フランソワ・トリュフォー『大人は判ってくれない』(1959/仏)

★★★

12歳のアントワーヌ(ジャン=ピエール・レオ)は成績が悪いうえにいたずら好き。教師から注意されたり罰を受けたりする。家では父(アルベール・レミー)と母(クレール・モーリエ)がよく喧嘩しており、母はアントワーヌに対して当たりが強い。ある日、アントワーヌは親友のルネ(パトリック・オーフェー)と学校をさぼった。街に繰り出してみると母が見知らぬ男と抱き合っており……。

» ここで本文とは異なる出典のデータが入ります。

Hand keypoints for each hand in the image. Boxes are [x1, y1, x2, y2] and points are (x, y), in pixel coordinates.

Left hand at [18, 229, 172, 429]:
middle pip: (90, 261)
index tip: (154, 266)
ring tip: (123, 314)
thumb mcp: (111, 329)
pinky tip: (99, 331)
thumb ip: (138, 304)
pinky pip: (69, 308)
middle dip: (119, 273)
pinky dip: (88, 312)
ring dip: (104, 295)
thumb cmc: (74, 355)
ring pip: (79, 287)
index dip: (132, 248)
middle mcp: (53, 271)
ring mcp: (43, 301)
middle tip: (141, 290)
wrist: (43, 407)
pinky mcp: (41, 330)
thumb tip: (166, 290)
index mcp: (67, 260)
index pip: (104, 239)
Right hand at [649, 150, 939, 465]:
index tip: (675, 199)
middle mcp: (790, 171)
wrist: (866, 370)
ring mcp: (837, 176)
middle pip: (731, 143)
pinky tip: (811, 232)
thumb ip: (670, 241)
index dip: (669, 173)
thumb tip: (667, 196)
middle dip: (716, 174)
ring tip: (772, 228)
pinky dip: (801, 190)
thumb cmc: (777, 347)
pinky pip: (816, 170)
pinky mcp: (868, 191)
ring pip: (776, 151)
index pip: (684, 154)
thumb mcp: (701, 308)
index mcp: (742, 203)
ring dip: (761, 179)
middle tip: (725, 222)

子供時代なんて友達同士の関係が世界のすべてで、親子関係なんて大して重要ではなかったと思う。少なくとも僕はそうだった。しかし、本作は子供と大人の非対称な関係にフォーカスしている。そういう意味では昨今の毒親問題に通じるかもしれない。いつの時代も親ガチャというのは存在するのだ。

教師は子供に対して抑圧的だし、母親も子供に対して当たりが強いのだが、それでも体罰をしないところはすごかった。この時代に体罰しないとかちょっとあり得ない。というのも、これより何十年も後に生まれた僕でさえ、母親からよく体罰されていたのである。母親は何かあるとすぐ僕の頭を引っ叩いていた。頭を叩けば素行の悪さも治るみたいな感覚だった。ところが、ある日それが原因で怪我をしてからは一切の体罰がなくなった。それが小学校低学年だったと思う。一方、学校で体罰されたことは一度もない。既に体罰はいけないという倫理観が当たり前だった。ところが、小学4年生のとき、田舎に引っ越して現地のそろばん教室に入ったのだが、そこはまったく別だった。講師が殴ったり蹴ったりするのが当たり前だった。大の男が手加減なしで暴力を振るうのである。教室は暴力の恐怖によって支配されていた。

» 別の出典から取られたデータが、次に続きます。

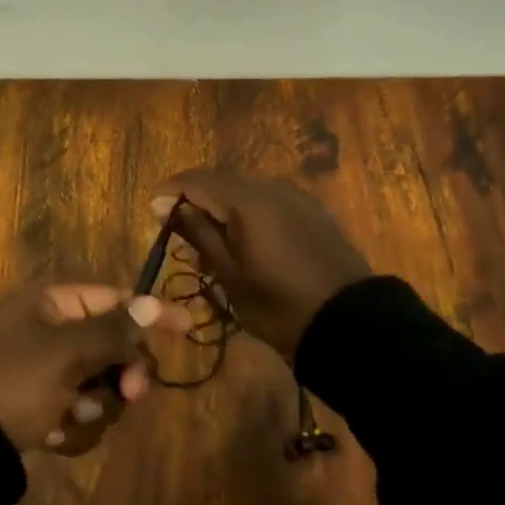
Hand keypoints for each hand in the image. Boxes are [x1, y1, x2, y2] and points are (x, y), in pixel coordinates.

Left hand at [0, 284, 190, 455]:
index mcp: (51, 303)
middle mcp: (50, 331)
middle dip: (120, 372)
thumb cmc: (14, 381)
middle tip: (129, 393)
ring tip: (70, 416)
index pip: (113, 299)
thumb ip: (114, 330)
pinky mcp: (41, 407)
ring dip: (95, 404)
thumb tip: (155, 301)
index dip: (149, 313)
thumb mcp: (66, 352)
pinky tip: (54, 435)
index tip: (187, 326)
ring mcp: (45, 371)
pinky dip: (74, 425)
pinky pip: (80, 410)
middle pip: (112, 345)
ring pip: (100, 383)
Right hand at [152, 170, 372, 357]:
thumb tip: (171, 206)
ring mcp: (296, 197)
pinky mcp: (313, 211)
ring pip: (246, 190)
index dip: (170, 190)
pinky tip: (246, 240)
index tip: (153, 211)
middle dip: (196, 199)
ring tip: (212, 241)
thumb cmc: (280, 305)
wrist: (351, 324)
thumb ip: (200, 234)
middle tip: (179, 231)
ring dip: (223, 207)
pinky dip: (249, 213)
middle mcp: (271, 187)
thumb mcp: (230, 275)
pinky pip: (269, 201)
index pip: (197, 180)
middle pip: (221, 181)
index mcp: (247, 200)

と、こういう経験があるため、本作で教師や両親が体罰しないことに驚いたのである(父親が一度だけビンタをするが、あれは体罰のうちには入らないだろう)。確かにやさしくはないのだが、それでも一線は越えない。本作の子供時代と自分の子供時代だったら後者のほうが遥かにマシだとは思うが、それでもカルチャーギャップは感じる。

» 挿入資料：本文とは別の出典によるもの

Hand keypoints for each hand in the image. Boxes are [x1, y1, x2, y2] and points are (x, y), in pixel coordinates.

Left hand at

子供というのは大人が作った社会システムの間借り人であって、将来のタックスペイヤーとして従順に育つことを期待されている。だから子供も近代国家のシステムに順応しなければいけない。学校や家庭で規律を叩き込まれ、つつがなく自立することを求められる。成績の良さも行儀の良さも、すべては質の高い労働者になるためだ。落ちこぼれたらたちまち下の世界に送られてしまう。少年といえども、犯罪を犯したら問答無用でベルトコンベアーに乗せられ矯正施設に収容されるのだ。誰も社会システムからは逃れられない。大人は金さえあれば環境を選べるが、子供はどうあがいても選べないのだ。黙って所与の条件(親ガチャ)に従うしかないのである。親ガチャの結果、非行に走ったとしても自己責任として処理される。近代国家がもたらしたのは、はみ出し者を許容しない社会だった。本作を観てその窮屈さに思いを馳せた。